Revision comparison data:
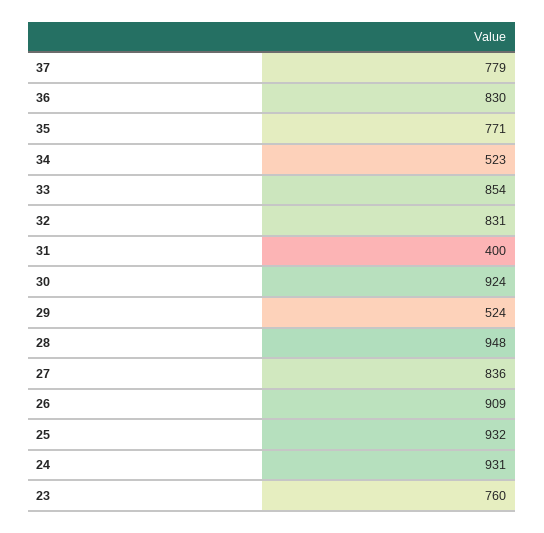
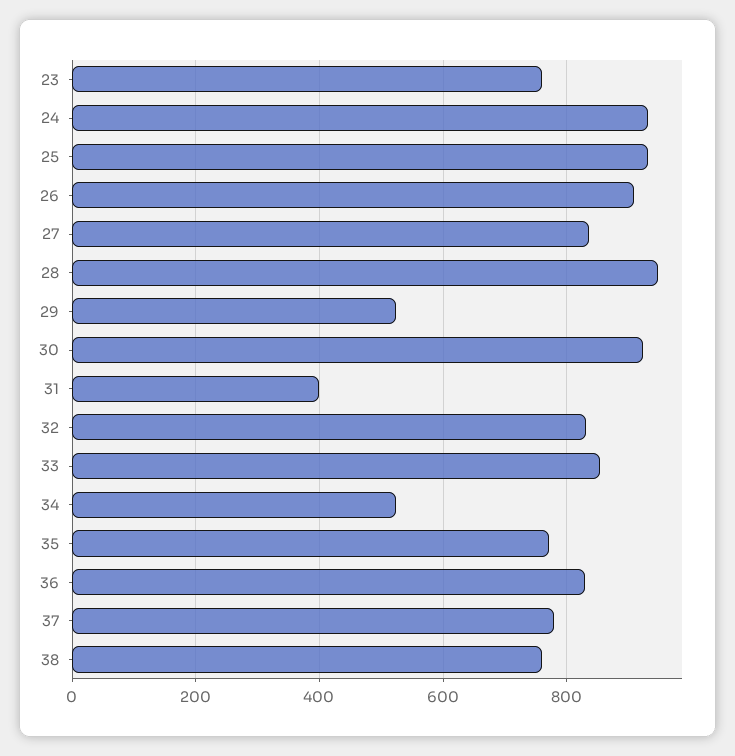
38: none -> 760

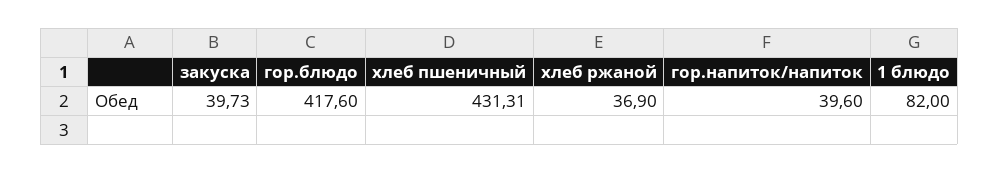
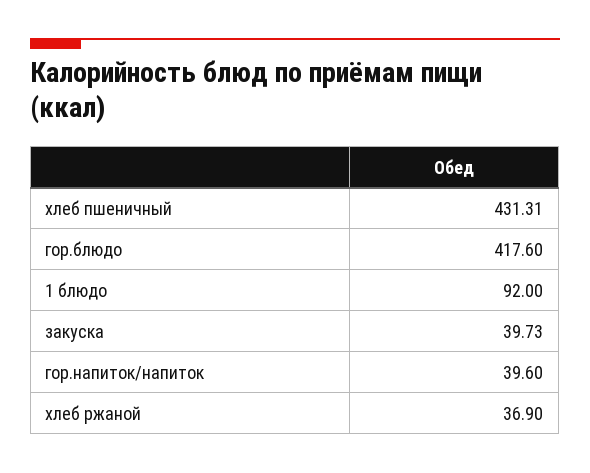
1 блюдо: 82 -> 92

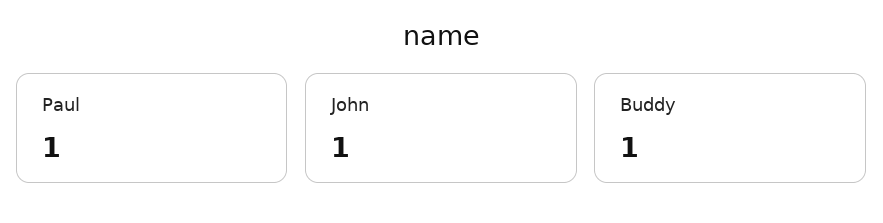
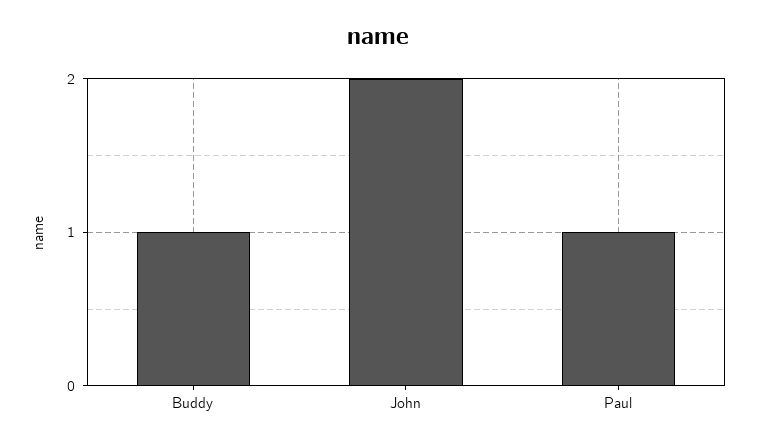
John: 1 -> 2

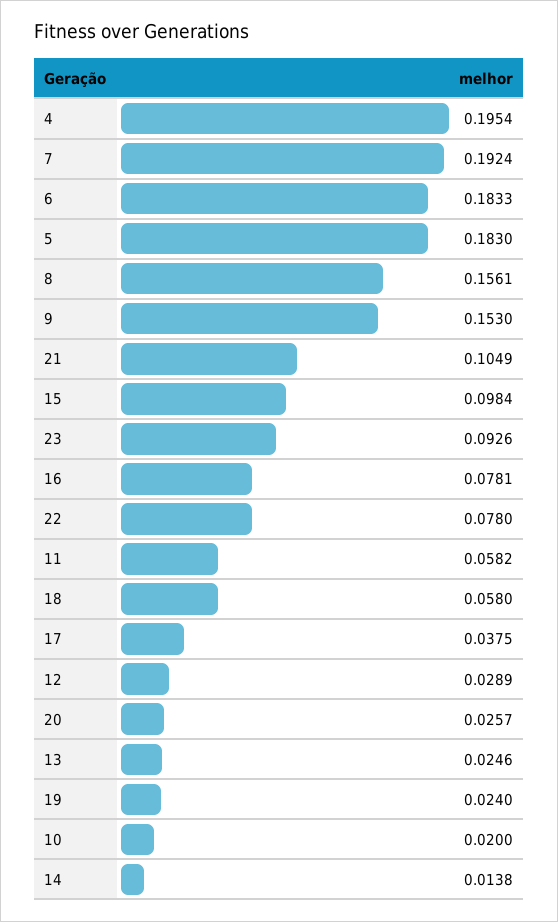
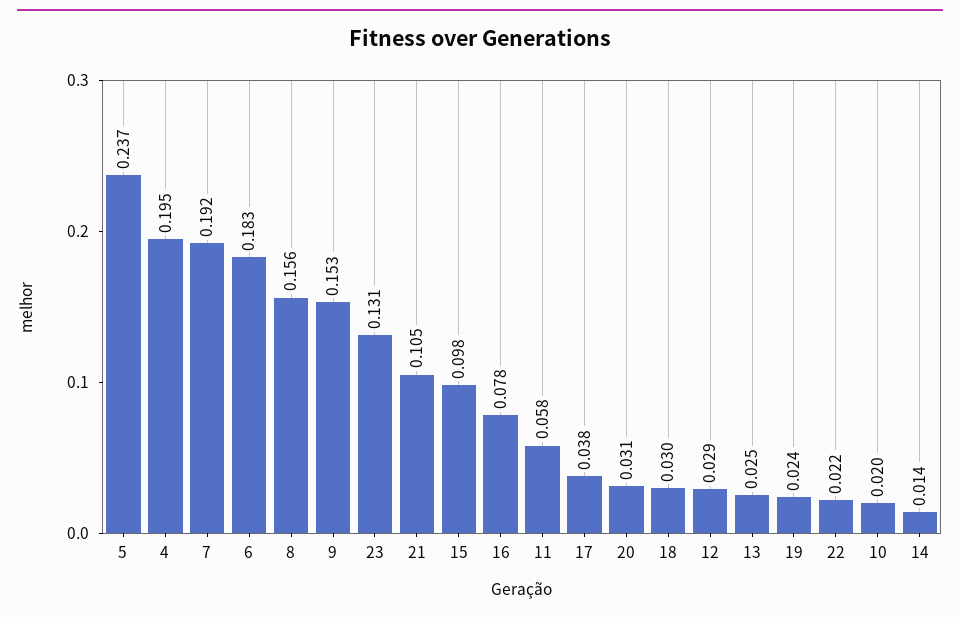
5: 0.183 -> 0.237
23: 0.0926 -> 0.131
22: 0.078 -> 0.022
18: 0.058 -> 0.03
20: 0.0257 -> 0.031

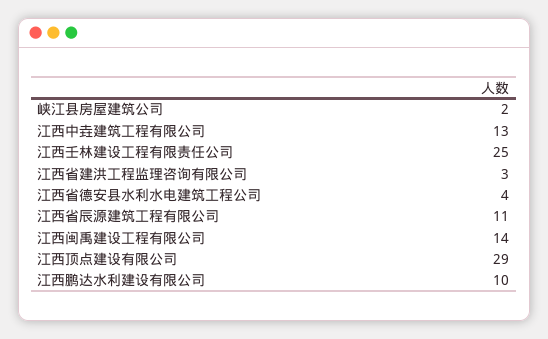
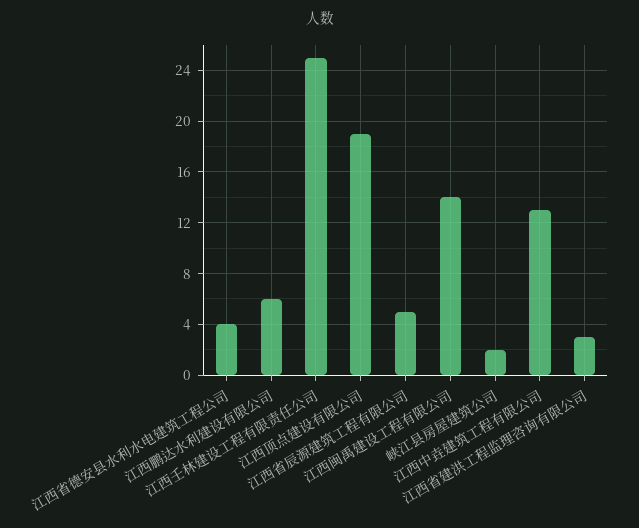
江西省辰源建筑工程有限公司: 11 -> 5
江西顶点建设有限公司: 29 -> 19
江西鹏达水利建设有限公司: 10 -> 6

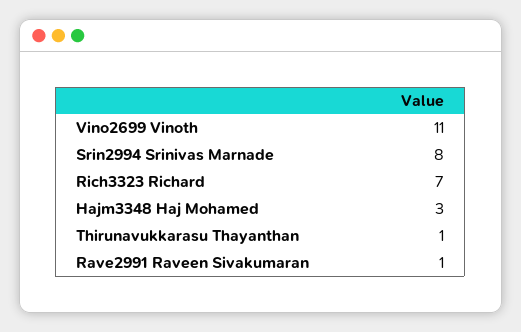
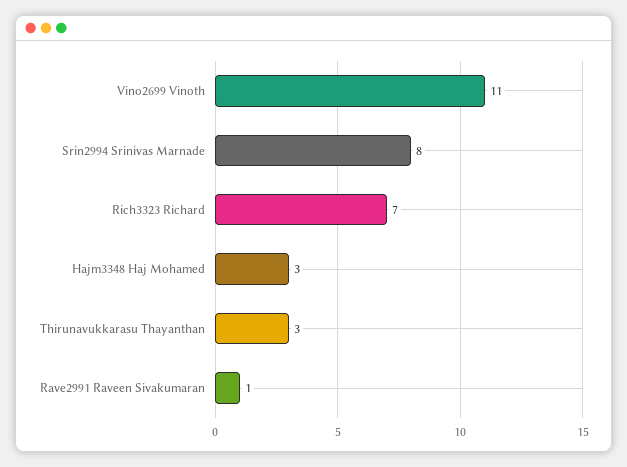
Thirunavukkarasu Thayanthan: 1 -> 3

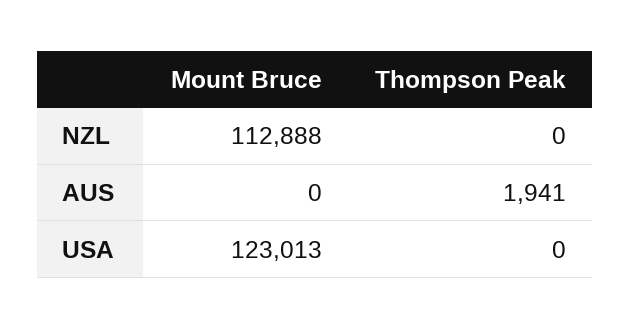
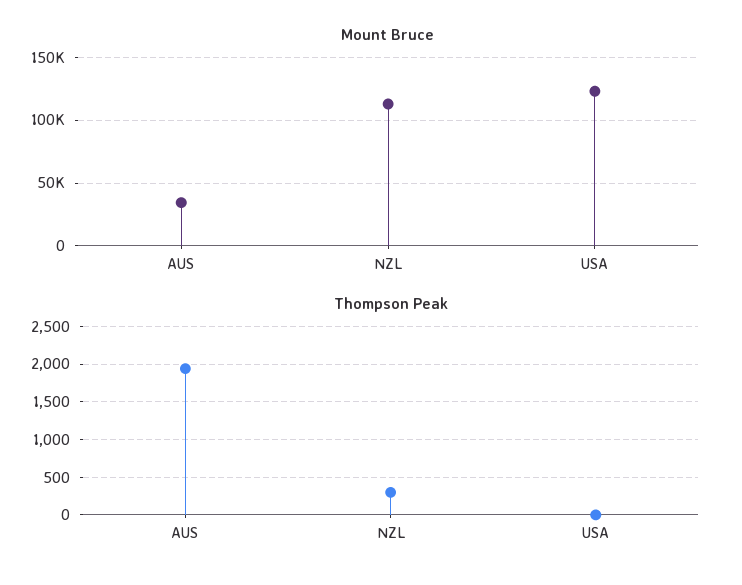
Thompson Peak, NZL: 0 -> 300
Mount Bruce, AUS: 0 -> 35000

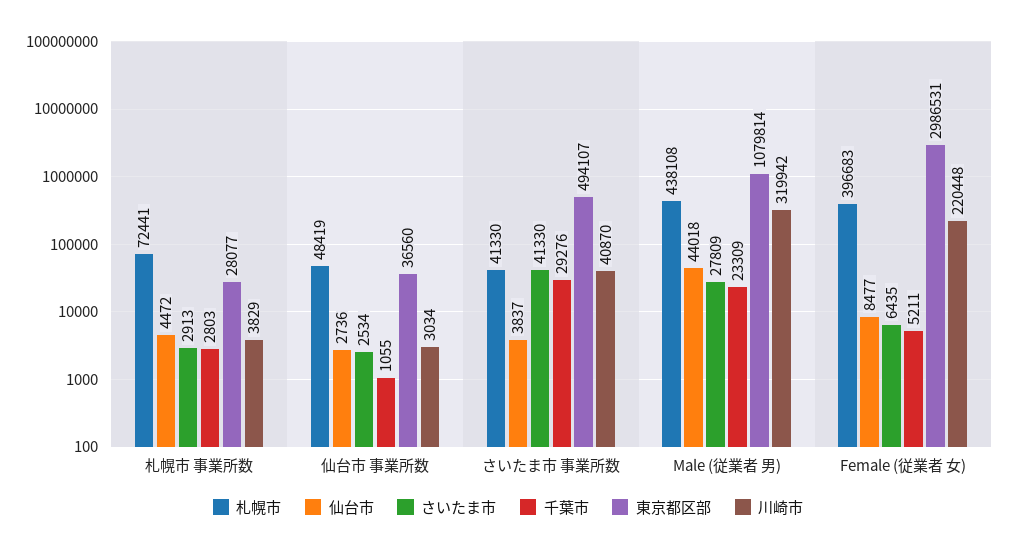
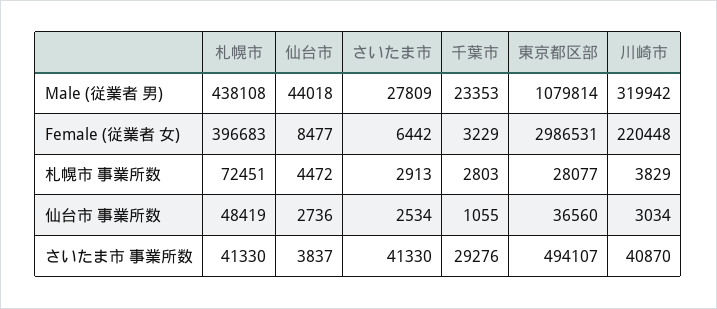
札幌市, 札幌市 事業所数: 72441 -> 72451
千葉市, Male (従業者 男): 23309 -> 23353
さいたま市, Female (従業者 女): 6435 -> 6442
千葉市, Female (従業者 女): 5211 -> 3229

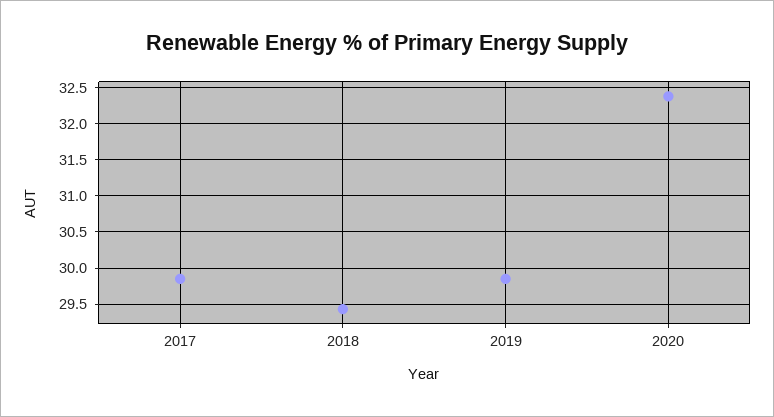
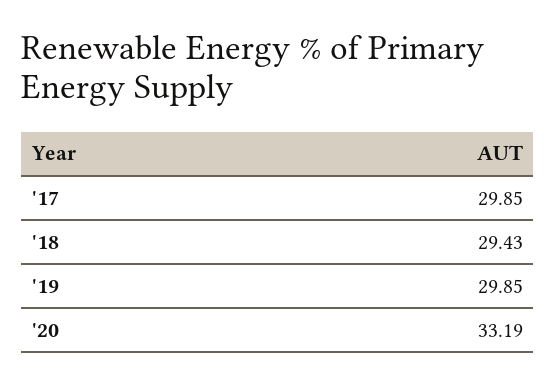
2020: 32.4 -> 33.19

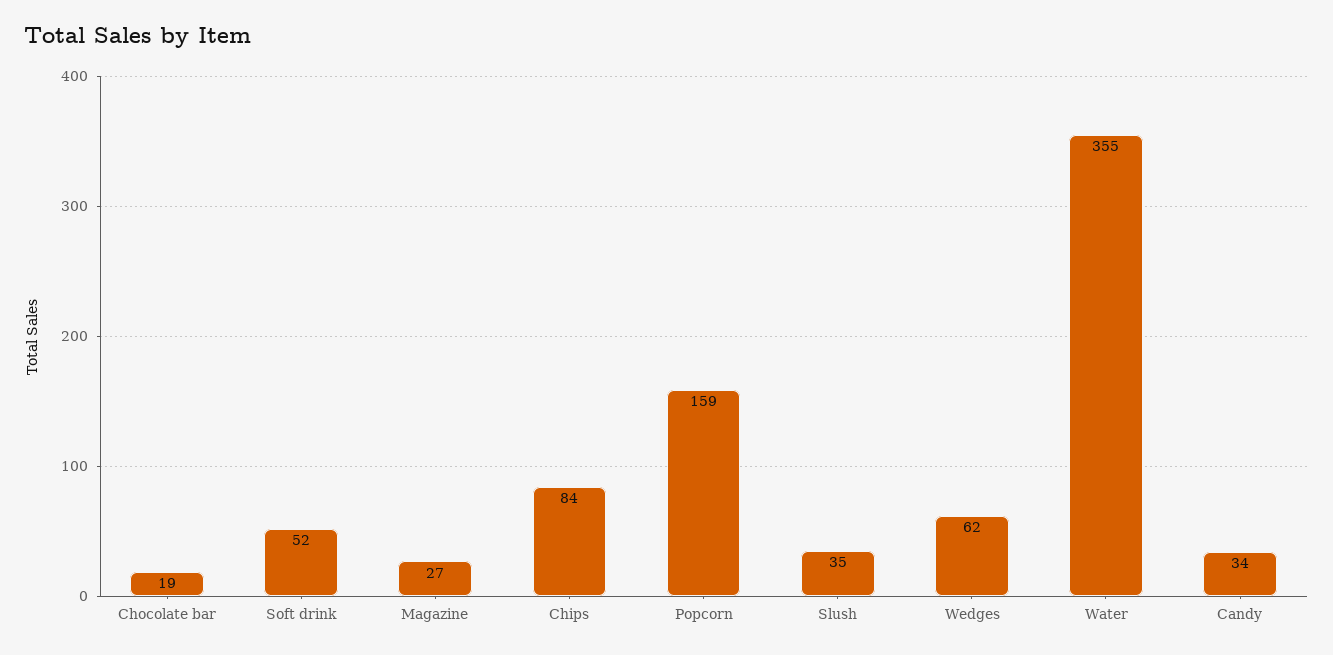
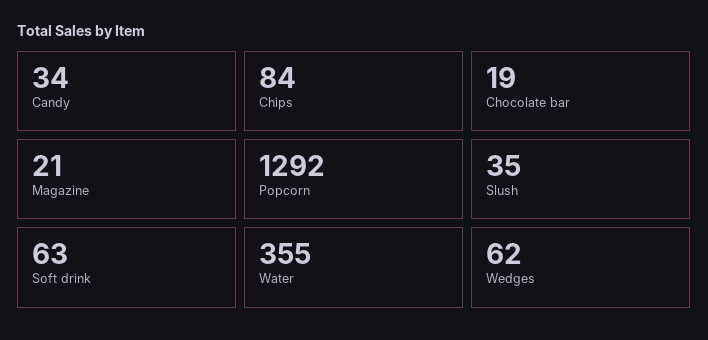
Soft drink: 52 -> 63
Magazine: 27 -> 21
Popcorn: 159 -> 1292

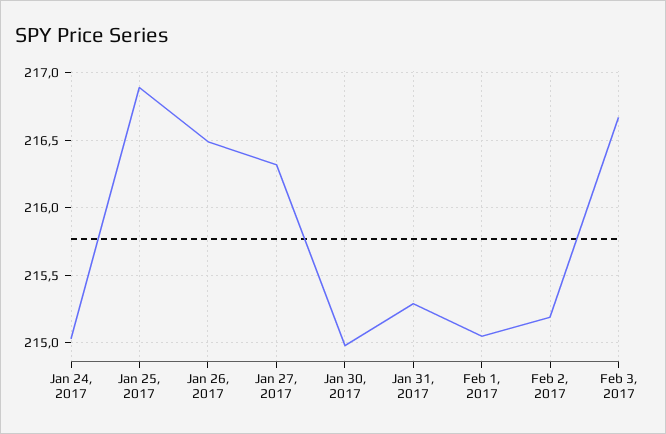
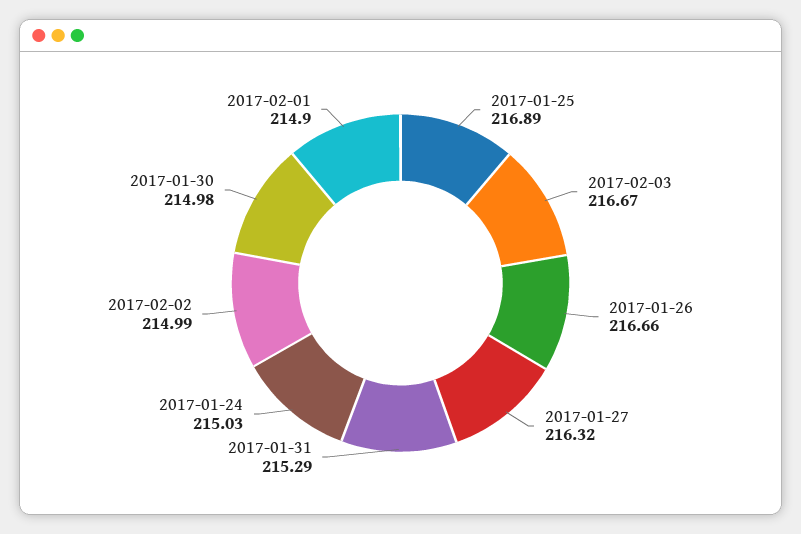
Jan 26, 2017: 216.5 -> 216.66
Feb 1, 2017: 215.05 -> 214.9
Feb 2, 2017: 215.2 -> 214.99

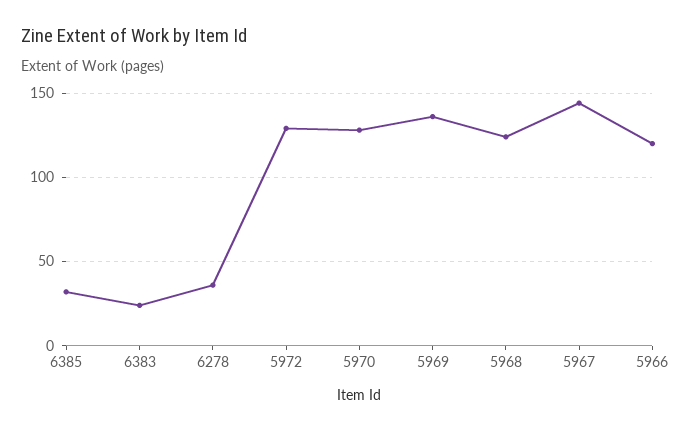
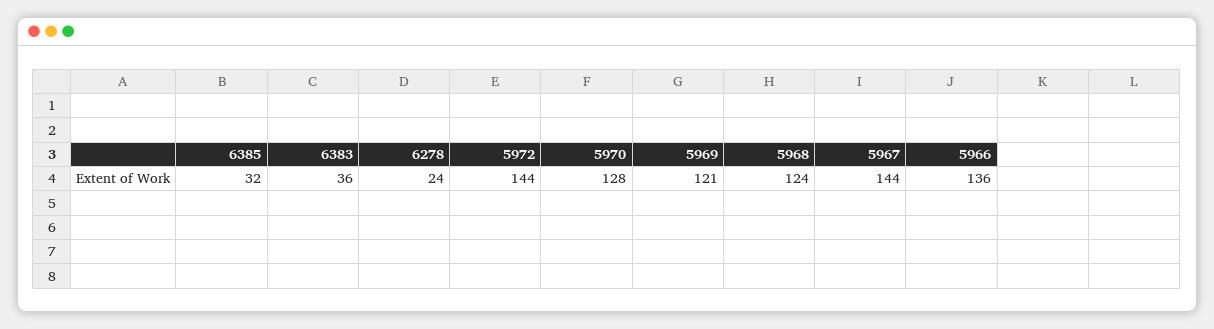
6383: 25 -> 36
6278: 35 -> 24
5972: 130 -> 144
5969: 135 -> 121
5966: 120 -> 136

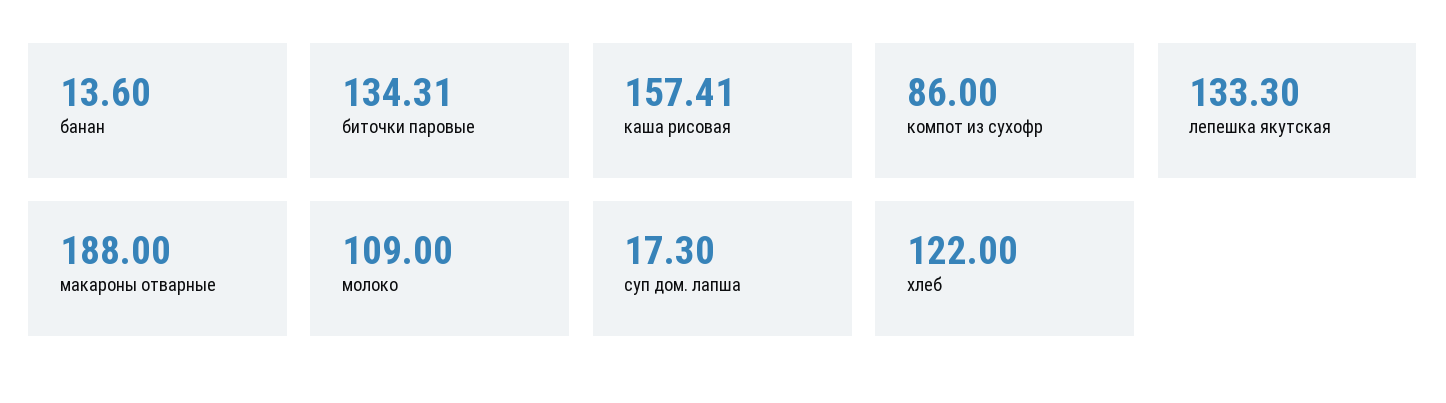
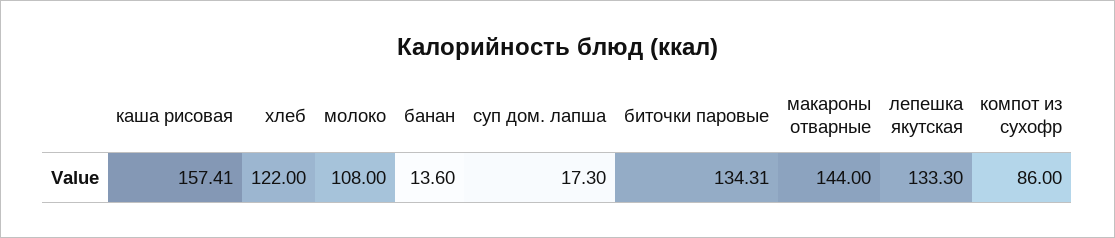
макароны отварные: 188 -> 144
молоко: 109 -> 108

What to do:
The count of lines in the records above holding the word "Female" should be reported as a number, with nothing added.

Response box:
2